• Your task: Copy out the lines below that hold the word "groups".
─── Data extracts
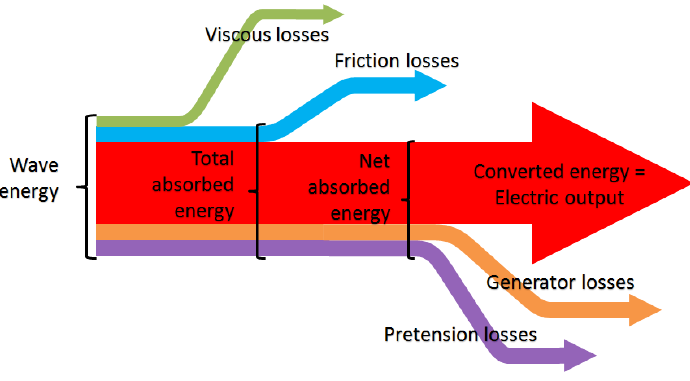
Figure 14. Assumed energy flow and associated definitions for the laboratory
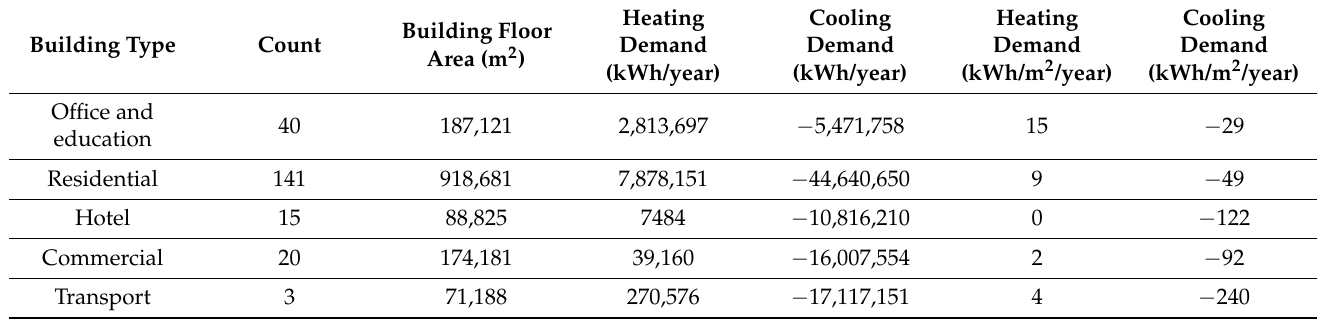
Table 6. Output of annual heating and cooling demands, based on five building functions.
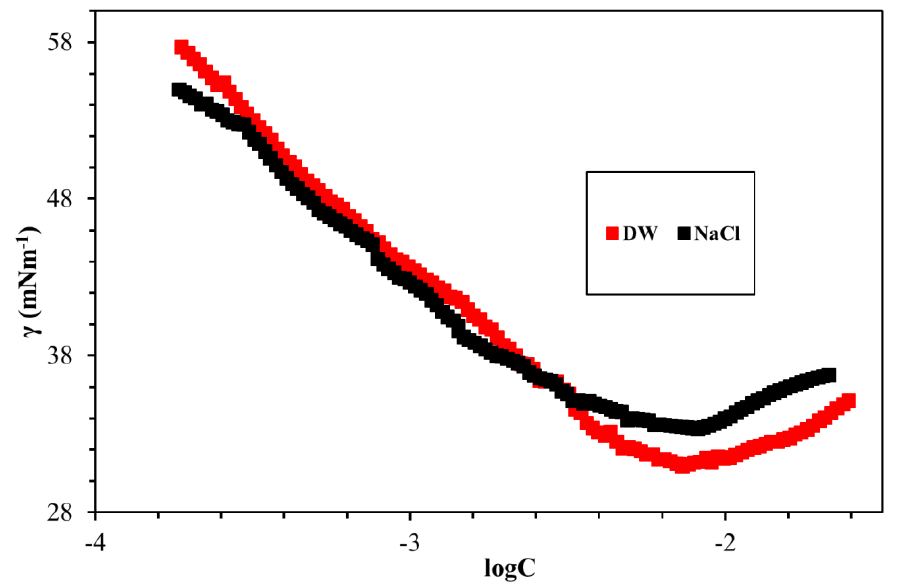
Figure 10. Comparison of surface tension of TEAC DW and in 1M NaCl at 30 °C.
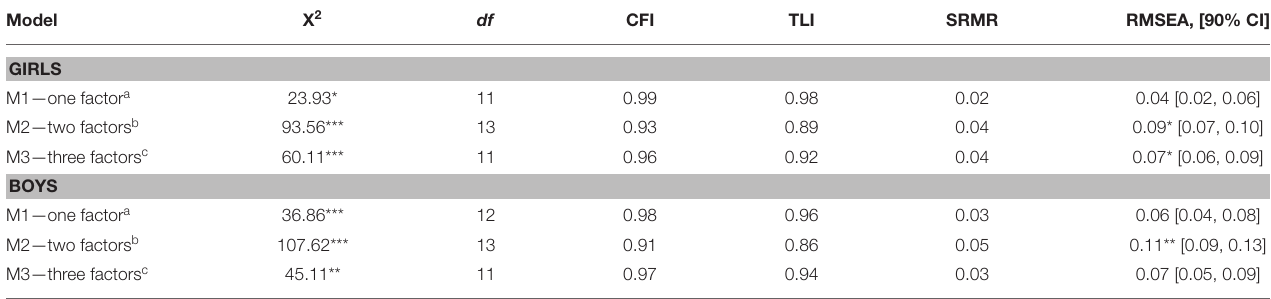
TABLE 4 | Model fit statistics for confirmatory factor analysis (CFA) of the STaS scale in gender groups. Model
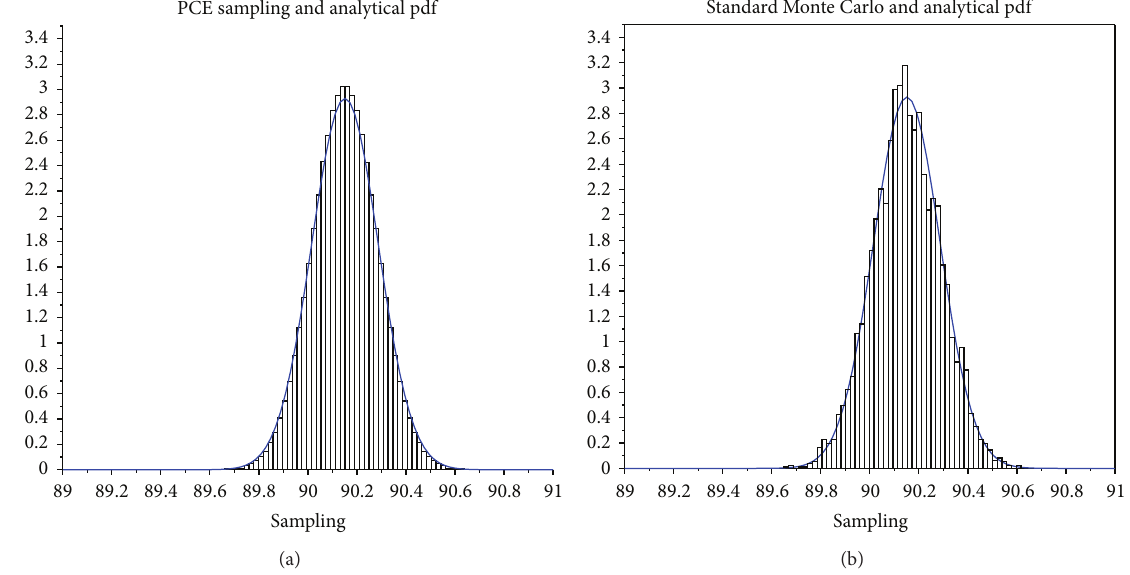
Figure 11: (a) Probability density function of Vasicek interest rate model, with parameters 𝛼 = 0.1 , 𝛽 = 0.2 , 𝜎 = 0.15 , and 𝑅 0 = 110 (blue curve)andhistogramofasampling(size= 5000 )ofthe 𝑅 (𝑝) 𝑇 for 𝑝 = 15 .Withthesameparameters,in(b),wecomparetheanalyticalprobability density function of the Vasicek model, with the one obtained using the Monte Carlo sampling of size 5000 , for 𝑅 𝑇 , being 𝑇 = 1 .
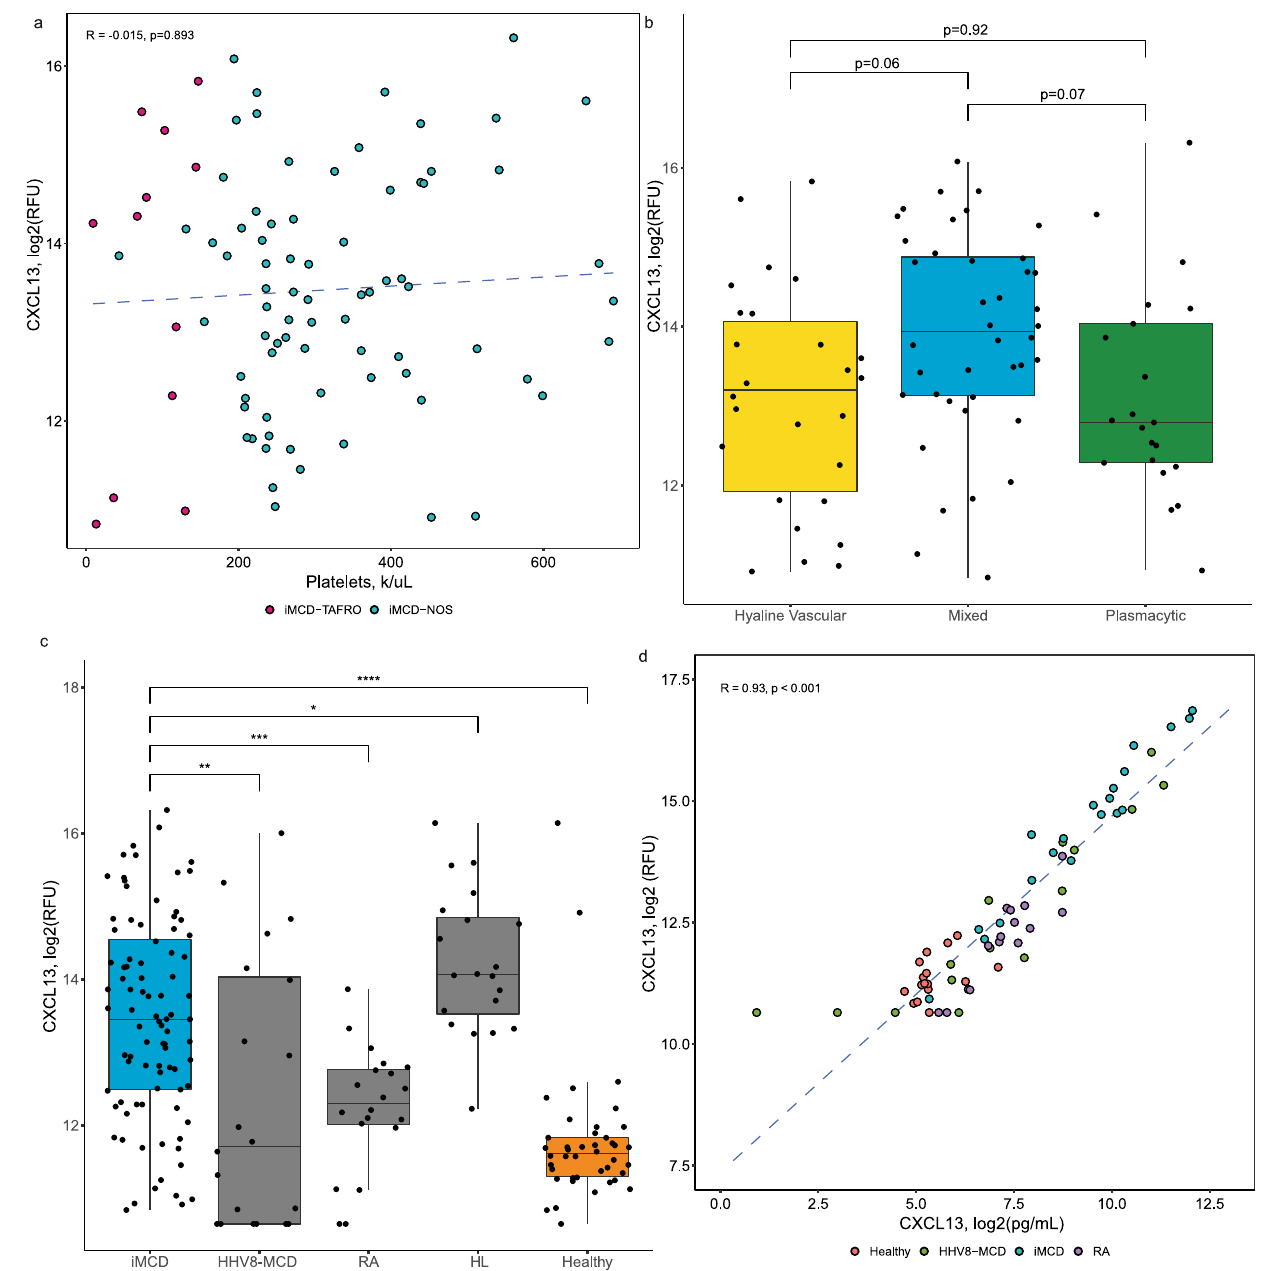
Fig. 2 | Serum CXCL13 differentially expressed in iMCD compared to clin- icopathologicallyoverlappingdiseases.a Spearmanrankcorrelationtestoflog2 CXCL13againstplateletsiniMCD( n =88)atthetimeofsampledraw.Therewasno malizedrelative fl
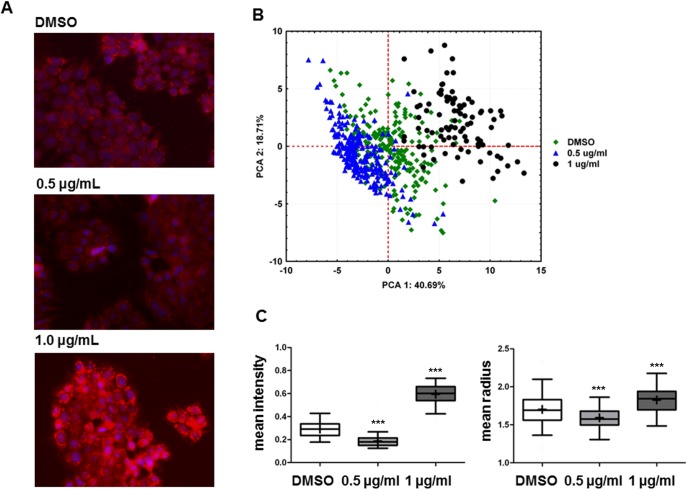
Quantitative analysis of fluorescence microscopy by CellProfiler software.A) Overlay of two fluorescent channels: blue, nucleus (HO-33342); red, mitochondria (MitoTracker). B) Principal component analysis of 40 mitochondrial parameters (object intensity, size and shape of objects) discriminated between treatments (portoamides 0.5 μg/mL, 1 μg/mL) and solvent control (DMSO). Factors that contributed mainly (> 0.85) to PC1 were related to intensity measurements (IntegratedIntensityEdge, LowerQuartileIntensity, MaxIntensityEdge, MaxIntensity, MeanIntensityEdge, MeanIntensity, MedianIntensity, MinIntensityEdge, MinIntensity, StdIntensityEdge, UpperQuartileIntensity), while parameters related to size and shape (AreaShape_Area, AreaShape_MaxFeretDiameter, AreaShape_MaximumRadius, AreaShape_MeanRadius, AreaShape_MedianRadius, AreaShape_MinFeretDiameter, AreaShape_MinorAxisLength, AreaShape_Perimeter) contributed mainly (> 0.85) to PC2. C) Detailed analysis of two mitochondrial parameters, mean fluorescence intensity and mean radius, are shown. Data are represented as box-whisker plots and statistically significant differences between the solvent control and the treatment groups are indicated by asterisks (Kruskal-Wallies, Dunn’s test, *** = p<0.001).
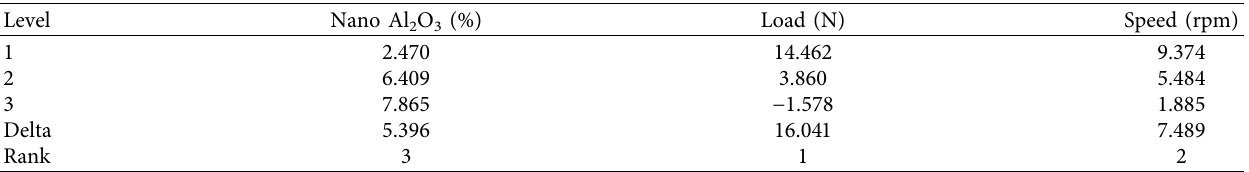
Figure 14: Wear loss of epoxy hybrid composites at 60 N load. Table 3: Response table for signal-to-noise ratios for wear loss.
──────
• Result below:
TABLE 4 | Model fit statistics for confirmatory factor analysis (CFA) of the STaS scale in gender groups. Model
Quantitative analysis of fluorescence microscopy by CellProfiler software.A) Overlay of two fluorescent channels: blue, nucleus (HO-33342); red, mitochondria (MitoTracker). B) Principal component analysis of 40 mitochondrial parameters (object intensity, size and shape of objects) discriminated between treatments (portoamides 0.5 μg/mL, 1 μg/mL) and solvent control (DMSO). Factors that contributed mainly (> 0.85) to PC1 were related to intensity measurements (IntegratedIntensityEdge, LowerQuartileIntensity, MaxIntensityEdge, MaxIntensity, MeanIntensityEdge, MeanIntensity, MedianIntensity, MinIntensityEdge, MinIntensity, StdIntensityEdge, UpperQuartileIntensity), while parameters related to size and shape (AreaShape_Area, AreaShape_MaxFeretDiameter, AreaShape_MaximumRadius, AreaShape_MeanRadius, AreaShape_MedianRadius, AreaShape_MinFeretDiameter, AreaShape_MinorAxisLength, AreaShape_Perimeter) contributed mainly (> 0.85) to PC2. C) Detailed analysis of two mitochondrial parameters, mean fluorescence intensity and mean radius, are shown. Data are represented as box-whisker plots and statistically significant differences between the solvent control and the treatment groups are indicated by asterisks (Kruskal-Wallies, Dunn’s test, *** = p<0.001).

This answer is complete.